How do we face the fact that we will die some day, I asked him.

“It’s a big question,” he replied. “Old Testament – we ate from the tree of knowledge, we have to know we die. We all struggle with it. How do you try to learn to love life all the while knowing it’s going to go. It’s a real trick, but I’ve come to appreciate it just because I can’t change that fact. I think our lifelong task is actually to not run away from it but lean into it.

“Everyone who I’ve ever met who does lean into it finds that their life actually gets richer. They understand how precious time is and that there is meaning to the choices they make because there is not unlimited time.

“I can’t mandate that we all have some beautiful death – I can’t mandate good dying. We don’t need to be so bad about talking about it. We don’t need to be so bad about appreciating each other and the time we have together. Those are all things you can do and get creative about.”

We then turned to the subject of grief. In a previous talk given by him, he had said that “grief is ‘good’ – a way to reach back and connect with the people that you no longer see.” I asked him to elaborate on what he meant by this.

“It’s not that grief is fun,” replied Miller. “It can be extremely unpleasant. I just mean that the source of grief is the same thing as the source of love.

You can’t really give one without the other. You grieve for the ones you lost because you loved them.”

I then asked him do we need to rethink and redesign our approach to palliative care. And if so, what ideas would he have in mind?

“I break this down to four basic pillars that would help us change,” said Miller. One of them is the policy front, such as medical costs. It’s the single biggest cause of bankruptcy in the US.

“Second would be social issues. How do we as fellow human beings interact with each other around this subject?

“The third issue is training and education. The last thing is infrastructure, but also more about bricks and mortar. A lot of people say they want to die at home but when it comes down to it they either don’t have a home or they do and it’s not tenable.”

I asked him what he thinks about the pressures that families or friends face if someone wants to die at home? Is a hospice a better choice?

“I think there’s a need for both. I wouldn’t say it’s one or the other. I think dying at home can be a very powerful thing and a ton of work.
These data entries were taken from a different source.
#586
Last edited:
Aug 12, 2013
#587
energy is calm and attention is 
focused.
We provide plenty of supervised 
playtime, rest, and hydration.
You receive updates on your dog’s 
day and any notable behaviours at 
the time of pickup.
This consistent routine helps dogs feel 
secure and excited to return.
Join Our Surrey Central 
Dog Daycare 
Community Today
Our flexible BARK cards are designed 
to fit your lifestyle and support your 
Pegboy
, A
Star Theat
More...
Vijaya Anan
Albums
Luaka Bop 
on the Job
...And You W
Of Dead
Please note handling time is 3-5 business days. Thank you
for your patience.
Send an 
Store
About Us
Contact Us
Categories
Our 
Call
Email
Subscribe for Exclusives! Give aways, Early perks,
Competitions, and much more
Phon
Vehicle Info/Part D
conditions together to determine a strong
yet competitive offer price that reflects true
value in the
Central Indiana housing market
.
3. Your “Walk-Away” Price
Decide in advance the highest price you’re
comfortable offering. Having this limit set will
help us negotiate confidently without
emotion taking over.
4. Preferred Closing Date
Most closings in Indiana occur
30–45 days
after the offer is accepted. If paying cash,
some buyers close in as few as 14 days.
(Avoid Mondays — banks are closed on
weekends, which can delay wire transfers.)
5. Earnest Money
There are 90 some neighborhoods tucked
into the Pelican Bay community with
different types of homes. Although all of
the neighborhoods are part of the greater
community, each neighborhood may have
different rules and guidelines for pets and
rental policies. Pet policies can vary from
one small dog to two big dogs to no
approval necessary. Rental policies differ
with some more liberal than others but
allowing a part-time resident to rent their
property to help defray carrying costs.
If you’re not careful, all this beautiful wonderful potential home can become a blur of busyness and chaos and trauma. I think what we need to do is offer realistic choices. Some of us are going to die in hospitals, some of us will die in nursing homes, but I do think we need to build more hospice homes – environments that are designed for a life to close.”
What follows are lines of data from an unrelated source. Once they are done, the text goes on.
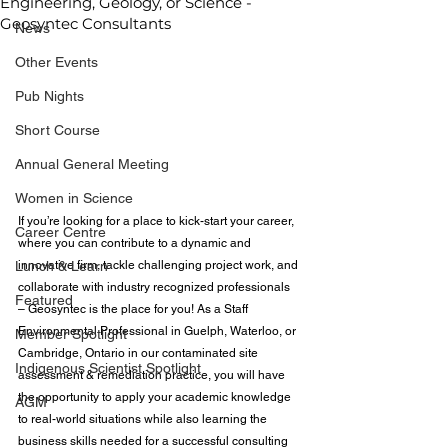
Engineering, Geology, or Science -
Geosyntec Consultants
News
Other Events
Pub Nights
Short Course
Annual General Meeting
Women in Science
If you’re looking for a place to kick-start your career, 
Career Centre
where you can contribute to a dynamic and 
Lunch & Learn
innovative firm, tackle challenging project work, and 
collaborate with industry recognized professionals 
Featured
– Geosyntec is the place for you! As a Staff 
Environmental Professional in Guelph, Waterloo, or 
Member Spotlight
Cambridge, Ontario in our contaminated site 
Indigenous Scientist Spotlight
assessment & remediation practice, you will have 
the opportunity to apply your academic knowledge 
AGM
to real-world situations while also learning the 
business skills needed for a successful consulting 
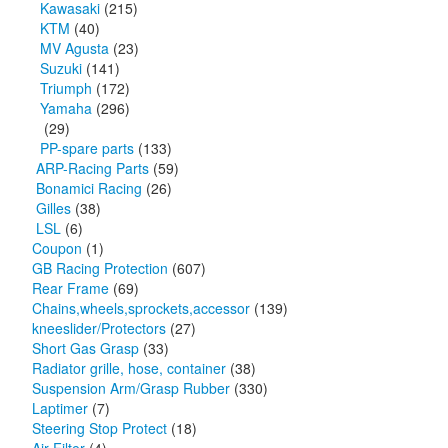
Kawasaki
(215)
KTM
(40)
MV Agusta
(23)
Suzuki
(141)
Triumph
(172)
Yamaha
(296)
(29)
PP-spare parts
(133)
ARP-Racing Parts
(59)
Bonamici Racing
(26)
Gilles
(38)
LSL
(6)
Coupon
(1)
GB Racing Protection
(607)
Rear Frame
(69)
Chains,wheels,sprockets,accessor
(139)
kneeslider/Protectors
(27)
Short Gas Grasp
(33)
Radiator grille, hose, container
(38)
Suspension Arm/Grasp Rubber
(330)
Laptimer
(7)
Steering Stop Protect
(18)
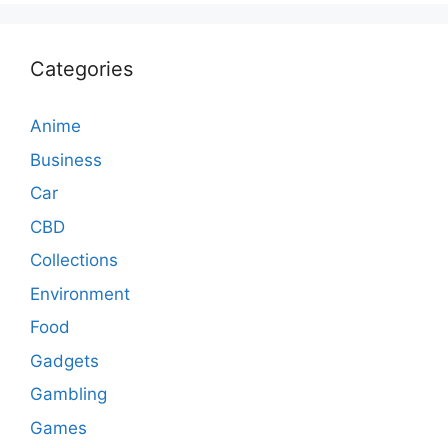
Categories
Anime
Business
Car
CBD
Collections
Environment
Food
Gadgets
Gambling
Games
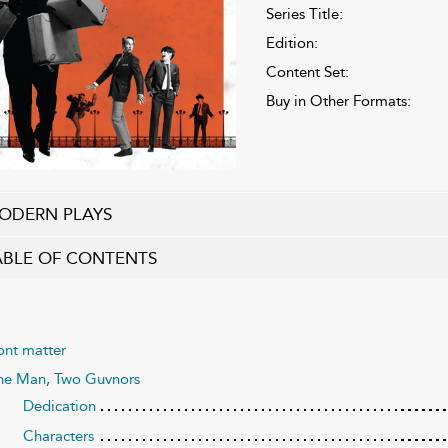
Series Title:
Edition:
Content Set:
Buy in Other Formats:
ODERN PLAYS
ABLE OF CONTENTS
ont matter
e Man, Two Guvnors
Dedication
Characters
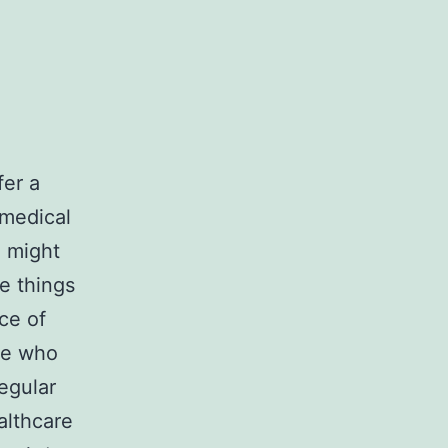
fer a
medical
 might
e things
ce of
ose who
egular
althcare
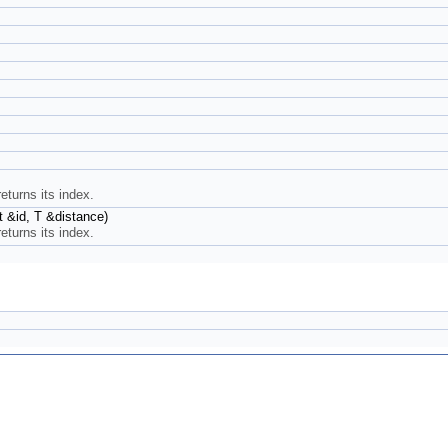
returns its index.
nt &id, T &distance)
returns its index.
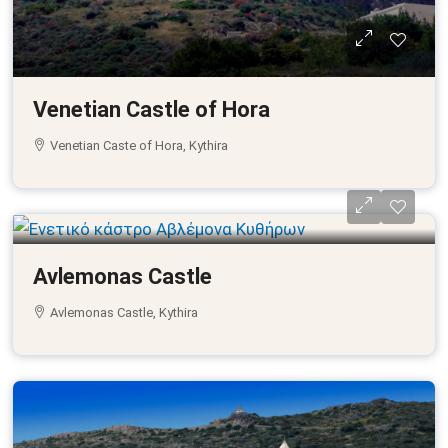
Venetian Castle of Hora
Venetian Caste of Hora, Kythira
Avlemonas Castle
Avlemonas Castle, Kythira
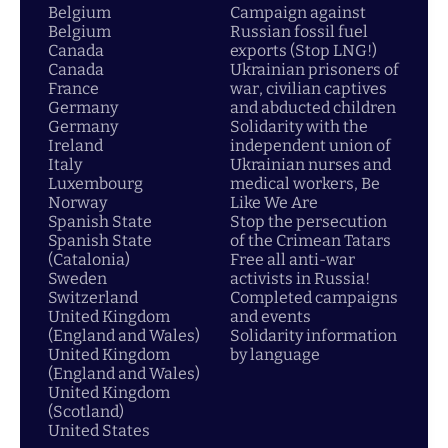
Belgium
Campaign against
Belgium
Russian fossil fuel
Canada
exports (Stop LNG!)
Canada
Ukrainian prisoners of
France
war, civilian captives
Germany
and abducted children
Germany
Solidarity with the
Ireland
independent union of
Italy
Ukrainian nurses and
Luxembourg
medical workers, Be
Norway
Like We Are
Spanish State
Stop the persecution
Spanish State
of the Crimean Tatars
(Catalonia)
Free all anti-war
Sweden
activists in Russia!
Switzerland
Completed campaigns
United Kingdom
and events
(England and Wales)
Solidarity information
United Kingdom
by language
(England and Wales)
United Kingdom
(Scotland)
United States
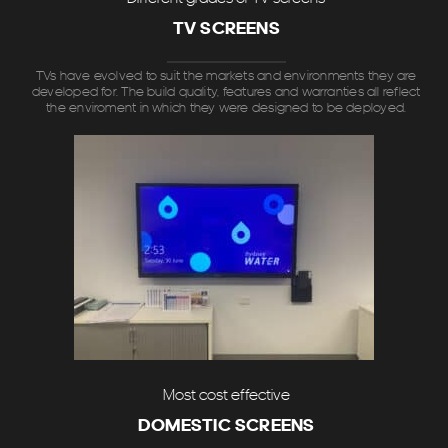
TV SCREENS
TVs have evolved to suit the markets and environments they are
developed for. The build quality, features and warranties all reflect
the enviroment in which they were designed to be deployed.
Most cost effective
DOMESTIC SCREENS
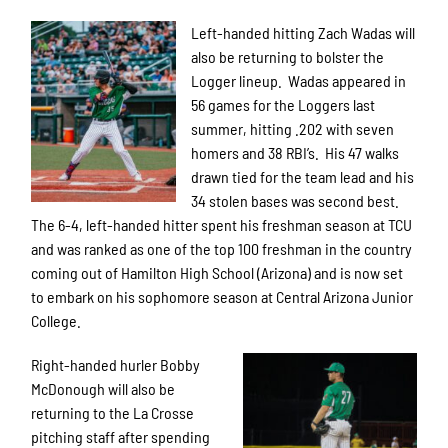
Left-handed hitting Zach Wadas will
also be returning to bolster the
Logger lineup. Wadas appeared in
56 games for the Loggers last
summer, hitting .202 with seven
homers and 38 RBI’s. His 47 walks
drawn tied for the team lead and his
34 stolen bases was second best.
The 6-4, left-handed hitter spent his freshman season at TCU
and was ranked as one of the top 100 freshman in the country
coming out of Hamilton High School (Arizona) and is now set
to embark on his sophomore season at Central Arizona Junior
College.
Right-handed hurler Bobby
McDonough will also be
returning to the La Crosse
pitching staff after spending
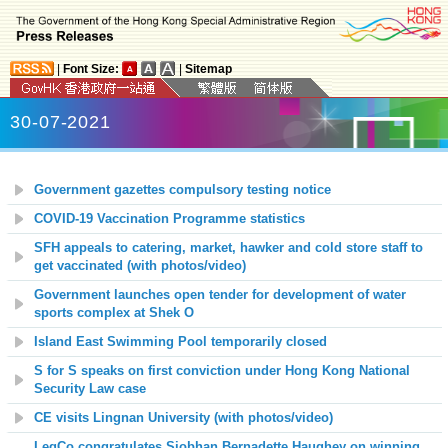
|
Font Size:
|
Sitemap
30-07-2021
Government gazettes compulsory testing notice
COVID-19 Vaccination Programme statistics
SFH appeals to catering, market, hawker and cold store staff to
get vaccinated (with photos/video)
Government launches open tender for development of water
sports complex at Shek O
Island East Swimming Pool temporarily closed
S for S speaks on first conviction under Hong Kong National
Security Law case
CE visits Lingnan University (with photos/video)
LegCo congratulates Siobhan Bernadette Haughey on winning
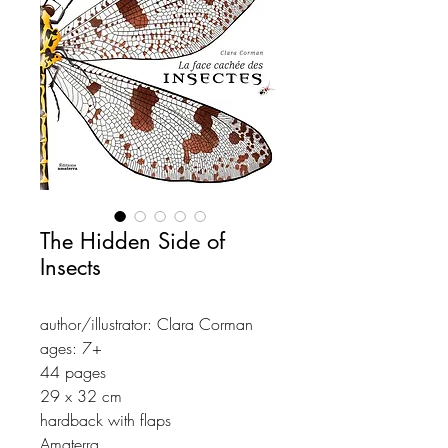
The Hidden Side of
Insects
author/illustrator: Clara Corman
ages: 7+
44 pages
29 x 32 cm
hardback with flaps
Amaterra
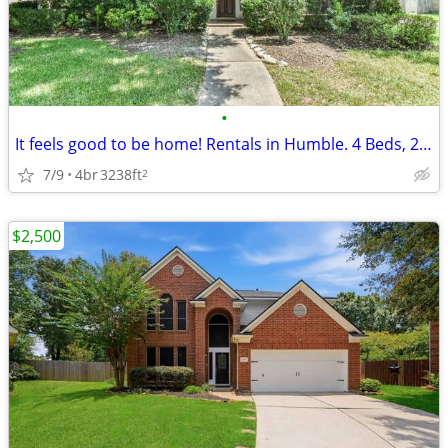
•
It feels good to be home! Rentals in Humble. 4 Beds, 2 Baths
7/9
4br
3238ft
2
$2,500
I asked him about his reference to “sensuous gratification” as part of a palliative care approach? You have given examples in the past of the woman who wanted to smoke her favourite French cigarettes at the end of her life and the patient who wanted their dog in their hospice room so that they could feel it lying on their feet at the end of the bed.

“If our mandate in palliative care is to mitigate suffering and maximise meaning or maximise quality of life, well part of that is symptom management and minimising pain. Some of that is good communication with the family. Those are just a few of the rudiments. What I ask myself is what makes my day? What makes my life worth living? What makes the day interesting or of value? And it might come down to a meal or time with my animals or a bike ride. What do these things have in common? I realised that they’re all aesthetic.”

Should sensuous gratification be an integral part of a palliative approach?

“I think so. I think it gets tricky with how do you language it. Because you start talking about aesthetics and I don’t know if people know what that means. I don’t know exactly how to integrate that into palliative care training, but if you ask me, yes, it’s right up there with symptom management and family dynamics. I do believe it should be a fundamental part of our work.”

I would have loved to have continued our chat, perhaps over a few cold beers. Dr BJ Miller has the art of communicating about the most difficult of subjects – the end of our lives.